I beckoned him closer. He dove at me, extending his right knee, pushing me a step back, creating the space he need to power his left foot into my face. The powerful kick staggered me a step, but I dug in and got ready for the follow-up. Blackjack 2.0 didn't hesitate, spinning in the air and hurling a flying sidekick at my midsection. I stepped aside - the move Apogee had taught me with one slight modification. I didn't half-shuffle off and kick back. Instead, I dove in and caught his leg as he was about to recoil for a follow-up, I dug my other arm under his crotch and spun. Blackjack 2.0 weighed a ton, easily as heavy as an M-1 Abrams tank, and I struggled to pick him up, but the leverage I generated with my hips and back helped me finish the move.

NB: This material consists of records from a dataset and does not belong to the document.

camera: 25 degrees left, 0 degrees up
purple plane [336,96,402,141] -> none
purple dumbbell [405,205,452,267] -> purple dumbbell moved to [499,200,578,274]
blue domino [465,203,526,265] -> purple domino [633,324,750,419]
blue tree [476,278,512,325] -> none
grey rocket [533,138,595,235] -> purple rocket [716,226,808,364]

He soared through the air, striking the wall with so much force; he broke through in an explosion of dust and rock, obscured from me in a second.

It wasn’t that he was heavy, I realized, he was draining me. I thought back to Amsterdam, when the other guy had turned the fight on me by draining my strength. It was subtle, but I could feel the difference now that we weren’t in proximity. I found a large piece of fallen masonry, a huge block of 3D printed concrete that must've weighed a couple of tons. I lifted it without difficulty, and threw it at the spot where Blackjack 2.0 had ended up, the projectile mushrooming into a hailstorm of debris when it struck.

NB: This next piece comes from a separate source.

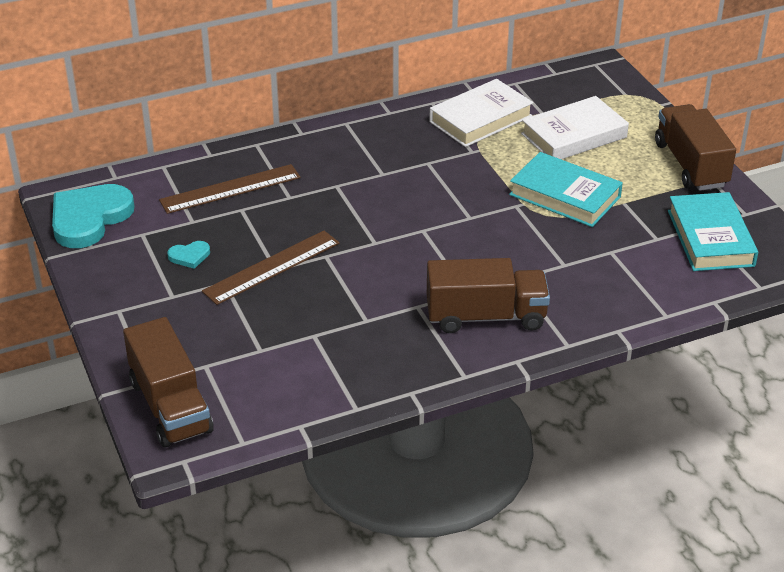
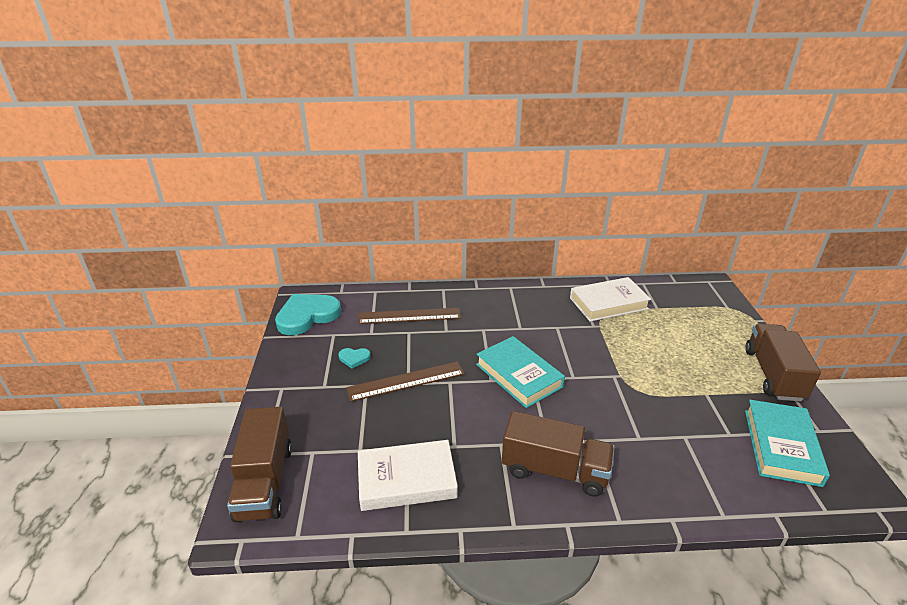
camera: 20 degrees right, 5 degrees down
turquoise book [509,152,623,227] -> turquoise book moved to [476,336,565,408]
white book [521,96,629,160] -> white book moved to [358,440,458,511]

"Hey, Epic," I said as the big guy drove a fist into Silverback’s solar plexus. Their fight wasn’t as dynamic as mine, and by the looks of the crater hollowing under their feet, it looked like they had settled for a straight-up slugfest. "How much do you weigh?"

His head pivoted towards me in surprise, "What do you want to know that for?"

"I need to know," I said. Silverback tried to take advantage of Epic’s distraction, bringing both down his arms like paired wrecking balls. Epic blocked the attack with his forearms, but was driven back a step. Silverback tried to replicate the move, but Epic was faster than I ever accounted for, lashing out with a savage jab that collided with a dull thud across the gorilla’s prominent jaw, following with a cross that drove both of them a foot deeper into the crater.

"About 350, I guess," Epic said.

I'd picked the hero and thrown him around before, so I had a good gauge of his weight. Most of us big guys were heavy – in the case of Epic excessively so – but none of us were more than a ton or so. Even the really big guys like Silverback or Primal. I doubted the gorilla weighed more than a few thousand pounds. Yet Blackjack 2.0 felt like he weighed twenty times that. That could only mean one thing: Blackjack 2.0 was a suit.

"Tricky, tricky, Haha," I said, knowing his cameras were around, watching and recording everything. "You cheat like you always have. You can't just play it straight with me can you?"

One of the floating drones moved toward the edge of my vision - it was the one with the video display of the rabbit head - but I stared straight at Blackjack 2.0.

"Bad form, Dale," he said in his psychotic game show host voice. "Giving away secrets like that. You keep them inside, make your play; you don't rub them in the face of your opponent."

Through the particulate haze, I saw a shadow emerge, my duplicate, shedding remnants of rubble both mountainous and synthetic. He came slowly at first then charged at me, the pebbles and dust billowing from him as blue-white fire blazed from his boots. Haha’s version of my Asskickers was much more precise, the thrust more controlled. The angle was flawless, and Blackjack 2.0 swiveled in flight, intent on ending the fight in one shot.